Yes, the IAS 12 scope exception can typically be applied. Each country is required to self certify whether their DMTT is ‘qualifying’. The self certification is to be subject to a peer review, however the self certified QDMTT is generally assumed to be qualifying until there is a successful challenge to deem it non-qualifying. The expectation is that any removal of qualifying status by the peer review is prospective not retrospective but this has yet to be confirmed.
A non-qualifying DMTT does not apply the exception.Question 3: Paragraph 88C of IAS 12 refers to disclosure of ‘the entity’s exposure to Pillar Two income taxes arising from that legislation’. Does an entity need to disclose all of its exposures relating to Pillar Two legislation including the exposures that do not impact the Pillar Two tax expense?

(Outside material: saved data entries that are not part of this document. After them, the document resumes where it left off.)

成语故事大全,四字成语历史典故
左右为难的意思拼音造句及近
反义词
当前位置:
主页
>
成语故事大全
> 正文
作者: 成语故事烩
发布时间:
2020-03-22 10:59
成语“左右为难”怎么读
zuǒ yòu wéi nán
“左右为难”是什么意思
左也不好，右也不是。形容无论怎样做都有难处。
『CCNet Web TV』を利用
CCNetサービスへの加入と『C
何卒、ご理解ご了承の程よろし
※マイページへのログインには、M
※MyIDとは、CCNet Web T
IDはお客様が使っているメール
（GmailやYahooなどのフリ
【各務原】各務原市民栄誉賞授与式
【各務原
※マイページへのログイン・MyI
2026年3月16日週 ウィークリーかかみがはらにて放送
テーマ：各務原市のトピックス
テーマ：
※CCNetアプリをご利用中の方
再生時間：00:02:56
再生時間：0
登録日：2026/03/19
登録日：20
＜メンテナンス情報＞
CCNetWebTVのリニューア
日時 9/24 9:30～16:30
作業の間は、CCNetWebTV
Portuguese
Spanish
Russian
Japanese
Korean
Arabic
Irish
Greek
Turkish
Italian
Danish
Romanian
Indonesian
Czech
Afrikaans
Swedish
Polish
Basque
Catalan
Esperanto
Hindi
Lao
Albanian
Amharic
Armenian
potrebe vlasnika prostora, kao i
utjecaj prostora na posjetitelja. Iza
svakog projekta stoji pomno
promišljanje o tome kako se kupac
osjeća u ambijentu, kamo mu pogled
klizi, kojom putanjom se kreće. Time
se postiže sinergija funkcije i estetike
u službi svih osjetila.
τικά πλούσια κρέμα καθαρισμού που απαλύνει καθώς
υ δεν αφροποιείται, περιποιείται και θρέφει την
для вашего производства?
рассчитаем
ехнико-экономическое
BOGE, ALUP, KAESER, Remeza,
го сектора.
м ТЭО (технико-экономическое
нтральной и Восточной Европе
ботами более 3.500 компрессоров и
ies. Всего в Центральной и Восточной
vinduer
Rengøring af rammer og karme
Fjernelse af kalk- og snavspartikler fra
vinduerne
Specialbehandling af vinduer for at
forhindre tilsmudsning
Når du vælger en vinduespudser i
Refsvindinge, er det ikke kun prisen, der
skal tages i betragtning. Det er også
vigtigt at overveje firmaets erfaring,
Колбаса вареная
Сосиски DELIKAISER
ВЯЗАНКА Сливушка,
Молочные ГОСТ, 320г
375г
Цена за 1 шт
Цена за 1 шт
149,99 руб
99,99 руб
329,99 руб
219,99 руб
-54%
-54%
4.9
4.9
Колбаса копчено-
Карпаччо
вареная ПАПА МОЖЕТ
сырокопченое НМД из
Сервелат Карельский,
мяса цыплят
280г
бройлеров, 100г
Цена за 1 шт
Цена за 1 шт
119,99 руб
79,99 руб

No. As stated in para BC107 of the basis for conclusions to IAS 12, the para 88C disclosure requirement was brought into the standard as enacted Pillar Two legislation could create exposures that are not yet reflected in an entity’s income tax expense for the period and so there was an information need. The entity’s exposure to be disclosed relates only to the exposures impacting the entity’s income tax expense. It does not relate to exposures impacting other income statement line items, such as adjustments to the measurement of assets because of reduced cash inflows. For example, an investment entity that recognises its investments on a fair value basis might not have a Pillar Two tax expense of its own to account for but its investees might be exposed, ultimately impacting the investees’ fair value. There is no requirement to disclose this exposure under paragraph 88C of IAS 12 although, if the impact on the investees’ fair value going forward could be material, the investment entity might choose to disclose that fact.
Question 4: Should an entity accrue Pillar Two current income taxes in interim financial statements?Yes. IAS 12 para 4A confirms that Pillar Two taxes arising from tax law enacted or substantively enacted to implement the Pillar Two model rules, are income taxes in the scope of IAS 12. IAS 34 para B13 says the same accounting and recognition measurement principles are applied in an interim financial report as are applied in annual financial statements. Therefore, Pillar Two income taxes should be accounted for in interim periods.
Question 5: How should an entity account for Pillar Two income taxes in interim periods?IAS 34 para B12 requires the interim period income tax expense to be accrued using the tax rate that is applicable to expected total annual earnings, that is, the estimated average annual effective income tax rate is applied to the pre-tax income of the interim period. Taxation is assessed based on annual results and, accordingly, determining the tax charge for an interim period will involve making an estimate of the likely effective tax rate for the year.
IAS 34 para B14 requires, to the extent practical, a separate estimated average annual effective income tax rate to be determined for each taxing jurisdiction and for that rate to be applied individually to the interim period pre-tax income of each jurisdiction.
To apply these requirements an entity will need to estimate its annual effective tax rate for each jurisdiction including P2. The calculation of the effective tax rate should be based on an estimate of each jurisdiction’s income tax charge for the year (which includes P2) expressed as a percentage of the jurisdiction’s expected accounting profit. This percentage is then applied to the jurisdiction’s interim result, and the tax is recognised ratably over the year as a whole.